↓↓↓

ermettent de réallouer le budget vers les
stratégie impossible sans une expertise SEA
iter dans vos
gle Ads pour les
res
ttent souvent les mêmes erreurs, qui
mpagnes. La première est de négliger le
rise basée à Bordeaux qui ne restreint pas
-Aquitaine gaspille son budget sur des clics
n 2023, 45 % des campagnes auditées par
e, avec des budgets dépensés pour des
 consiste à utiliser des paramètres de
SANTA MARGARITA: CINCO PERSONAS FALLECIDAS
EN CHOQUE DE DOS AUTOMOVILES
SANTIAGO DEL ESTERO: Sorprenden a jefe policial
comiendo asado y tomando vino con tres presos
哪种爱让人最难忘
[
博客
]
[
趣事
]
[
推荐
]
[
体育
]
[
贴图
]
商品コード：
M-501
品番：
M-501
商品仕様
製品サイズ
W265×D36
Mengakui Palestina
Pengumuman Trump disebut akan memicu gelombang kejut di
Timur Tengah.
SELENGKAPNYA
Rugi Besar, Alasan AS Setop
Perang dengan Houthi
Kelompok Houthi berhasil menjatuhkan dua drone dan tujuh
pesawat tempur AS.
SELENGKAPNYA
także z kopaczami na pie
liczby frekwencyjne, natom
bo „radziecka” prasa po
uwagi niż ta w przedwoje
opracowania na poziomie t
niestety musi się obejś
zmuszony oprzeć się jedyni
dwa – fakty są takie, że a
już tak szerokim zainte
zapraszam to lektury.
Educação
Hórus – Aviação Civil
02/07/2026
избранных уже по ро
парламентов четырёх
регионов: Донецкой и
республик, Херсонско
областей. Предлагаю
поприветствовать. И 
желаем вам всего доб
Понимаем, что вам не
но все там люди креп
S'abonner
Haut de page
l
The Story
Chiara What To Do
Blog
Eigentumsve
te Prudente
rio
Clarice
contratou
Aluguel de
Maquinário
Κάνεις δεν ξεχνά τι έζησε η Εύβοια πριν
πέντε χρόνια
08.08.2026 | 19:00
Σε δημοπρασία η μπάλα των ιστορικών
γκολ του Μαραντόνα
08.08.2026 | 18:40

↑↑↑

WORK INSTRUCTION:
Pull out every line of the records that contains the word "pour", and copy each one.

ANSWER TO THIS TASK:
gle Ads pour les
e, avec des budgets dépensés pour des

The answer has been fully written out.